**WHAT THE TASK REQUIRES:**
Extract from the entries below, exactly as given, only the lines from the line containing "312 228 12.34" to the line containing "556 894 2.04", both lines included.

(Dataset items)

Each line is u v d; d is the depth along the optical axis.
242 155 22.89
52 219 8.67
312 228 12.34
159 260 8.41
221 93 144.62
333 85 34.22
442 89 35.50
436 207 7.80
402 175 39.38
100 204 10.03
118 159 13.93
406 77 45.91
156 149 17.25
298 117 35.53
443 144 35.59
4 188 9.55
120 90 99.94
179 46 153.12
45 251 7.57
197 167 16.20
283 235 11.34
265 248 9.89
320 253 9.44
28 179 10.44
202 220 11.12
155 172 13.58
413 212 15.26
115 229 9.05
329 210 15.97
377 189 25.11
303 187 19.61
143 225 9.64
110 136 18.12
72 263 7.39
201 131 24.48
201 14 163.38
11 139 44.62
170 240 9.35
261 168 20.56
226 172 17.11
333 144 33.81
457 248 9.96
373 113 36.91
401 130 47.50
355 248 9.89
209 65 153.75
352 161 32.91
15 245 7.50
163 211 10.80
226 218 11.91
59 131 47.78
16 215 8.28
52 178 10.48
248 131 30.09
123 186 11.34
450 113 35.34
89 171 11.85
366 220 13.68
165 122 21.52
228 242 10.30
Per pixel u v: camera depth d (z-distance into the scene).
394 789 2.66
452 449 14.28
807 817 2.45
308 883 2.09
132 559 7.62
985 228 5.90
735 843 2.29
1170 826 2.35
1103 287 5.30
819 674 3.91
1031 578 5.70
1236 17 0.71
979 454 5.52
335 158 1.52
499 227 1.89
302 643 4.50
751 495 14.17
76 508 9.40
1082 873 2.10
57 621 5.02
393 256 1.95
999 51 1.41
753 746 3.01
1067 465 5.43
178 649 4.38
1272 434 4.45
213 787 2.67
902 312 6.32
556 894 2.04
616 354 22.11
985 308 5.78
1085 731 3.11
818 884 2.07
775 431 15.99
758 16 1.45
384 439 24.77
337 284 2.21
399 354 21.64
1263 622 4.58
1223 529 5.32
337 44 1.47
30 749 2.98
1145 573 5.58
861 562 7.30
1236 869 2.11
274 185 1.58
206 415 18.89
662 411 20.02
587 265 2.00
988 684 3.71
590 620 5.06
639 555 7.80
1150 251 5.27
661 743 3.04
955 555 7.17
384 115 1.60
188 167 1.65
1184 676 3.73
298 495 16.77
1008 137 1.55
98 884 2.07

**ANSWER BOX:**
312 228 12.34
159 260 8.41
221 93 144.62
333 85 34.22
442 89 35.50
436 207 7.80
402 175 39.38
100 204 10.03
118 159 13.93
406 77 45.91
156 149 17.25
298 117 35.53
443 144 35.59
4 188 9.55
120 90 99.94
179 46 153.12
45 251 7.57
197 167 16.20
283 235 11.34
265 248 9.89
320 253 9.44
28 179 10.44
202 220 11.12
155 172 13.58
413 212 15.26
115 229 9.05
329 210 15.97
377 189 25.11
303 187 19.61
143 225 9.64
110 136 18.12
72 263 7.39
201 131 24.48
201 14 163.38
11 139 44.62
170 240 9.35
261 168 20.56
226 172 17.11
333 144 33.81
457 248 9.96
373 113 36.91
401 130 47.50
355 248 9.89
209 65 153.75
352 161 32.91
15 245 7.50
163 211 10.80
226 218 11.91
59 131 47.78
16 215 8.28
52 178 10.48
248 131 30.09
123 186 11.34
450 113 35.34
89 171 11.85
366 220 13.68
165 122 21.52
228 242 10.30
Per pixel u v: camera depth d (z-distance into the scene).
394 789 2.66
452 449 14.28
807 817 2.45
308 883 2.09
132 559 7.62
985 228 5.90
735 843 2.29
1170 826 2.35
1103 287 5.30
819 674 3.91
1031 578 5.70
1236 17 0.71
979 454 5.52
335 158 1.52
499 227 1.89
302 643 4.50
751 495 14.17
76 508 9.40
1082 873 2.10
57 621 5.02
393 256 1.95
999 51 1.41
753 746 3.01
1067 465 5.43
178 649 4.38
1272 434 4.45
213 787 2.67
902 312 6.32
556 894 2.04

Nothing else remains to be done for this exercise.